What you should do »
Reproduce the records below exactly, from the first line up to and including the line that contains "Stellen Sie Ihr Vermögen Zug um Zug b". Output nothing past that line.
[Opening Data provided section]
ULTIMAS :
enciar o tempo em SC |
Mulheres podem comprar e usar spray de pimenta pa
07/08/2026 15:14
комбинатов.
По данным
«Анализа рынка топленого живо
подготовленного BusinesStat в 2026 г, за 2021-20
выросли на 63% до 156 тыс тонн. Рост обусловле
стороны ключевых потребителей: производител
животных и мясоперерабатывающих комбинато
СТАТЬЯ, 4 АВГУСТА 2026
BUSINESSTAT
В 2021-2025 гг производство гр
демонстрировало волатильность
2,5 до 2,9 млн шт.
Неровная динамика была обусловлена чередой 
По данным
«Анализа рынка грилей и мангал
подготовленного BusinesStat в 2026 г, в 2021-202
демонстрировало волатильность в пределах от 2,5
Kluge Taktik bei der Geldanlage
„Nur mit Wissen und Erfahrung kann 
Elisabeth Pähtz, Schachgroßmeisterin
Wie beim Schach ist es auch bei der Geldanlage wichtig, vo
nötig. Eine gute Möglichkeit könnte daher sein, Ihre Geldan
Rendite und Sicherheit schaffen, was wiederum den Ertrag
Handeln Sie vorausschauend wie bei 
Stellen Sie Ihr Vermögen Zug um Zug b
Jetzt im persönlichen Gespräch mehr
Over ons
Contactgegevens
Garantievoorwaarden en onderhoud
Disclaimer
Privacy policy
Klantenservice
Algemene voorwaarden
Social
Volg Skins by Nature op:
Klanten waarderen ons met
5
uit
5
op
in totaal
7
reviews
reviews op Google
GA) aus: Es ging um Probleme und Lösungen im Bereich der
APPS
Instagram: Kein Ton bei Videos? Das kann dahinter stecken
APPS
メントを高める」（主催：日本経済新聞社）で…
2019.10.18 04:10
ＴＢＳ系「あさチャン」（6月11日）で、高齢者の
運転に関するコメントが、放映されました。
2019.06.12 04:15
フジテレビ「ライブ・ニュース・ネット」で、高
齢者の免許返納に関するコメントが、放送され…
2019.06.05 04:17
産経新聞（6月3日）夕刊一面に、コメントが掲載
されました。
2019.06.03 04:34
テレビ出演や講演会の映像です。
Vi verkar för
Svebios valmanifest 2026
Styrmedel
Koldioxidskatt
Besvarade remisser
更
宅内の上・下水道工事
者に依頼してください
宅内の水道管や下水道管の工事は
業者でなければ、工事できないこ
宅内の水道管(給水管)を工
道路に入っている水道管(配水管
[Closing Data provided section]
Result »
ULTIMAS :
enciar o tempo em SC |
Mulheres podem comprar e usar spray de pimenta pa
07/08/2026 15:14
комбинатов.
По данным
«Анализа рынка топленого живо
подготовленного BusinesStat в 2026 г, за 2021-20
выросли на 63% до 156 тыс тонн. Рост обусловле
стороны ключевых потребителей: производител
животных и мясоперерабатывающих комбинато
СТАТЬЯ, 4 АВГУСТА 2026
BUSINESSTAT
В 2021-2025 гг производство гр
демонстрировало волатильность
2,5 до 2,9 млн шт.
Неровная динамика была обусловлена чередой 
По данным
«Анализа рынка грилей и мангал
подготовленного BusinesStat в 2026 г, в 2021-202
демонстрировало волатильность в пределах от 2,5
Kluge Taktik bei der Geldanlage
„Nur mit Wissen und Erfahrung kann 
Elisabeth Pähtz, Schachgroßmeisterin
Wie beim Schach ist es auch bei der Geldanlage wichtig, vo
nötig. Eine gute Möglichkeit könnte daher sein, Ihre Geldan
Rendite und Sicherheit schaffen, was wiederum den Ertrag
Handeln Sie vorausschauend wie bei 
Stellen Sie Ihr Vermögen Zug um Zug b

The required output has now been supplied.